* _Your goal_: Output every row below verbatim, preserving all characters, markup, and line breaks, but omit the pictures from the output.

* _Records for the task_:
= = =

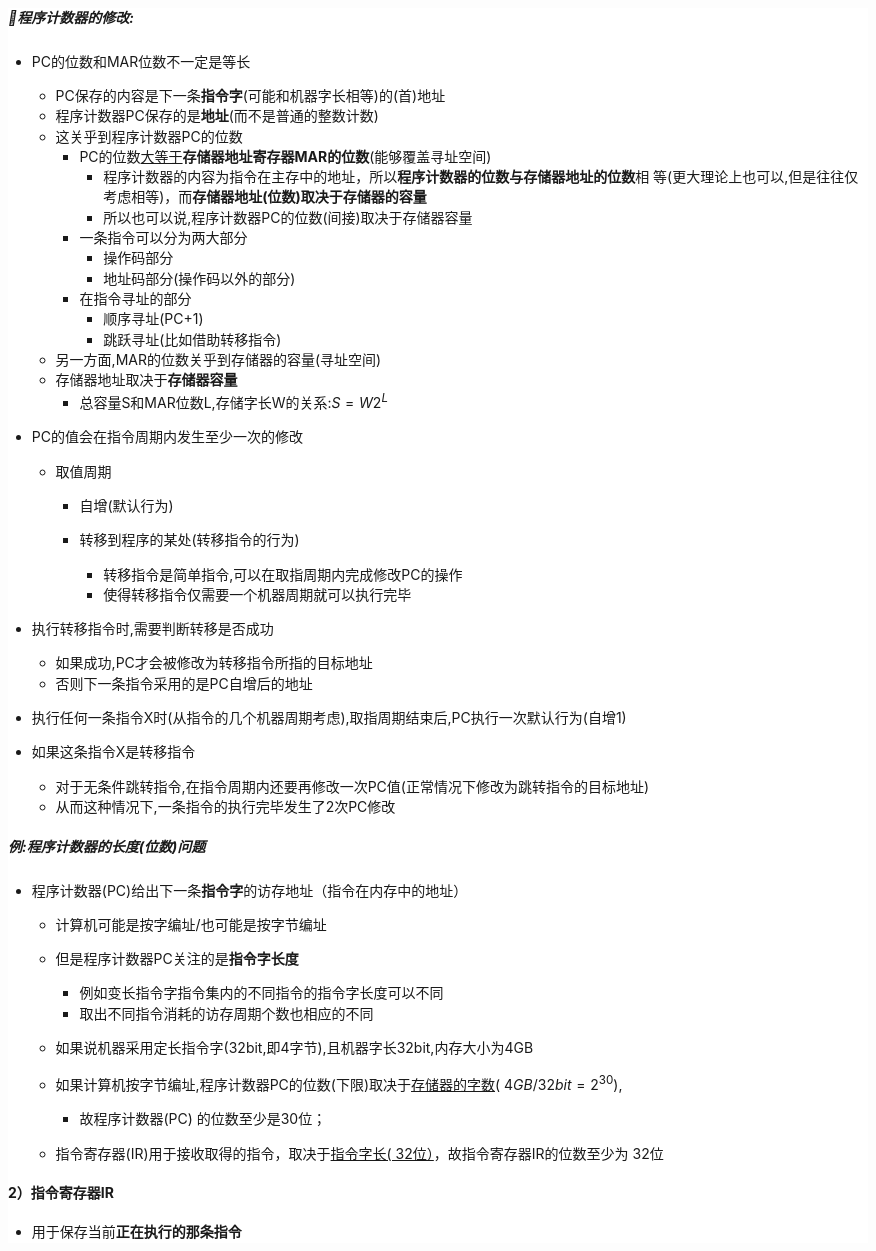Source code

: ##### 🎈程序计数器的修改:

- PC的位数和MAR位数不一定是等长
  - PC保存的内容是下一条**指令字**(可能和机器字长相等)的(首)地址
  - 程序计数器PC保存的是**地址**(而不是普通的整数计数)
  - 这关乎到程序计数器PC的位数
    - PC的位数<u>大等于</u>**存储器地址寄存器MAR的位数**(能够覆盖寻址空间)
      - 程序计数器的内容为指令在主存中的地址，所以**程序计数器的位数与存储器地址的位数**相
        等(更大理论上也可以,但是往往仅考虑相等)，而**存储器地址(位数)**取决于**存储器的容量**
      - 所以也可以说,程序计数器PC的位数(间接)取决于存储器容量
    - 一条指令可以分为两大部分
      - 操作码部分
      - 地址码部分(操作码以外的部分)
    - 在指令寻址的部分
      - 顺序寻址(PC+1)
      - 跳跃寻址(比如借助转移指令)
  - 另一方面,MAR的位数关乎到存储器的容量(寻址空间)
  - 存储器地址取决于**存储器容量**
    - 总容量S和MAR位数L,存储字长W的关系:$S=W2^L$
  
- PC的值会在指令周期内发生至少一次的修改
  - 取值周期
    - 自增(默认行为)
  
    - 转移到程序的某处(转移指令的行为)
      - 转移指令是简单指令,可以在取指周期内完成修改PC的操作
      - 使得转移指令仅需要一个机器周期就可以执行完毕
  
- 执行转移指令时,需要判断转移是否成功
  - 如果成功,PC才会被修改为转移指令所指的目标地址
  - 否则下一条指令采用的是PC自增后的地址

- 执行任何一条指令X时(从指令的几个机器周期考虑),取指周期结束后,PC执行一次默认行为(自增1)

- 如果这条指令X是转移指令
  - 对于无条件跳转指令,在指令周期内还要再修改一次PC值(正常情况下修改为跳转指令的目标地址)
  - 从而这种情况下,一条指令的执行完毕发生了2次PC修改

##### 例:程序计数器的长度(位数)问题

- 程序计数器(PC)给出下一条**指令字**的访存地址（指令在内存中的地址）
  - 计算机可能是按字编址/也可能是按字节编址
  - 但是程序计数器PC关注的是**指令字长度**
    - 例如变长指令字指令集内的不同指令的指令字长度可以不同
    - 取出不同指令消耗的访存周期个数也相应的不同
  
  - 如果说机器采用定长指令字(32bit,即4字节),且机器字长32bit,内存大小为4GB
  - 如果计算机按字节编址,程序计数器PC的位数(下限)取决于<u>存储器的字数</u>( $4GB/32bit= 2^{30}$), 
    - 故程序计数器(PC) 的位数至少是30位；
  - 指令寄存器(IR)用于接收取得的指令，取决于<u>指令字长( 32位）</u>，故指令寄存器IR的位数至少为 32位
  

#### 2）指令寄存器IR

- 用于保存当前**正在执行的那条指令**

= = =

* _Solution to the problem_:
Source code

: ##### 🎈程序计数器的修改:

- PC的位数和MAR位数不一定是等长
  - PC保存的内容是下一条**指令字**(可能和机器字长相等)的(首)地址
  - 程序计数器PC保存的是**地址**(而不是普通的整数计数)
  - 这关乎到程序计数器PC的位数
    - PC的位数<u>大等于</u>**存储器地址寄存器MAR的位数**(能够覆盖寻址空间)
      - 程序计数器的内容为指令在主存中的地址，所以**程序计数器的位数与存储器地址的位数**相
        等(更大理论上也可以,但是往往仅考虑相等)，而**存储器地址(位数)**取决于**存储器的容量**
      - 所以也可以说,程序计数器PC的位数(间接)取决于存储器容量
    - 一条指令可以分为两大部分
      - 操作码部分
      - 地址码部分(操作码以外的部分)
    - 在指令寻址的部分
      - 顺序寻址(PC+1)
      - 跳跃寻址(比如借助转移指令)
  - 另一方面,MAR的位数关乎到存储器的容量(寻址空间)
  - 存储器地址取决于**存储器容量**
    - 总容量S和MAR位数L,存储字长W的关系:$S=W2^L$
  
- PC的值会在指令周期内发生至少一次的修改
  - 取值周期
    - 自增(默认行为)
  
    - 转移到程序的某处(转移指令的行为)
      - 转移指令是简单指令,可以在取指周期内完成修改PC的操作
      - 使得转移指令仅需要一个机器周期就可以执行完毕
  
- 执行转移指令时,需要判断转移是否成功
  - 如果成功,PC才会被修改为转移指令所指的目标地址
  - 否则下一条指令采用的是PC自增后的地址

- 执行任何一条指令X时(从指令的几个机器周期考虑),取指周期结束后,PC执行一次默认行为(自增1)

- 如果这条指令X是转移指令
  - 对于无条件跳转指令,在指令周期内还要再修改一次PC值(正常情况下修改为跳转指令的目标地址)
  - 从而这种情况下,一条指令的执行完毕发生了2次PC修改

##### 例:程序计数器的长度(位数)问题

- 程序计数器(PC)给出下一条**指令字**的访存地址（指令在内存中的地址）
  - 计算机可能是按字编址/也可能是按字节编址
  - 但是程序计数器PC关注的是**指令字长度**
    - 例如变长指令字指令集内的不同指令的指令字长度可以不同
    - 取出不同指令消耗的访存周期个数也相应的不同
  
  - 如果说机器采用定长指令字(32bit,即4字节),且机器字长32bit,内存大小为4GB
  - 如果计算机按字节编址,程序计数器PC的位数(下限)取决于<u>存储器的字数</u>( $4GB/32bit= 2^{30}$), 
    - 故程序计数器(PC) 的位数至少是30位；
  - 指令寄存器(IR)用于接收取得的指令，取决于<u>指令字长( 32位）</u>，故指令寄存器IR的位数至少为 32位
  

#### 2）指令寄存器IR

- 用于保存当前**正在执行的那条指令**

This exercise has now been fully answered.